### Data supplied
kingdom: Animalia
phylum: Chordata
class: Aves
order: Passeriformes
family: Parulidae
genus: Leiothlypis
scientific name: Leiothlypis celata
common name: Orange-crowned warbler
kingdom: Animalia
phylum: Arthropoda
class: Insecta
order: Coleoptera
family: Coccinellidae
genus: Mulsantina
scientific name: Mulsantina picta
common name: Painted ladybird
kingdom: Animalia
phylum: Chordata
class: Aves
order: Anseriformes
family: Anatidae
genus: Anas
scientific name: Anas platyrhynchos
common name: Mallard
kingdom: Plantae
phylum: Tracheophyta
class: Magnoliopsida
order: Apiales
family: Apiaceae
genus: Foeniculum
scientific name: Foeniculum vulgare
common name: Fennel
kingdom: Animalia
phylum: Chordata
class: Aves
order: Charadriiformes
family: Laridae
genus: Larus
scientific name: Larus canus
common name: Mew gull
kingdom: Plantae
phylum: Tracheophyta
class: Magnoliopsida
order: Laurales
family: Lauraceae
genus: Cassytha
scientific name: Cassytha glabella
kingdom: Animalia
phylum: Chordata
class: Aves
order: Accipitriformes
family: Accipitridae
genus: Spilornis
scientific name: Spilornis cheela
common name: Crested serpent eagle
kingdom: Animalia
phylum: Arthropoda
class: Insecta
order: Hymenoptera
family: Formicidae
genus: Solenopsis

### What to do
Reproduce word for word the lines of the material above, starting with the first line and going on through the line with "scientific name: Mulsantina picta".

### Solution
kingdom: Animalia
phylum: Chordata
class: Aves
order: Passeriformes
family: Parulidae
genus: Leiothlypis
scientific name: Leiothlypis celata
common name: Orange-crowned warbler
kingdom: Animalia
phylum: Arthropoda
class: Insecta
order: Coleoptera
family: Coccinellidae
genus: Mulsantina
scientific name: Mulsantina picta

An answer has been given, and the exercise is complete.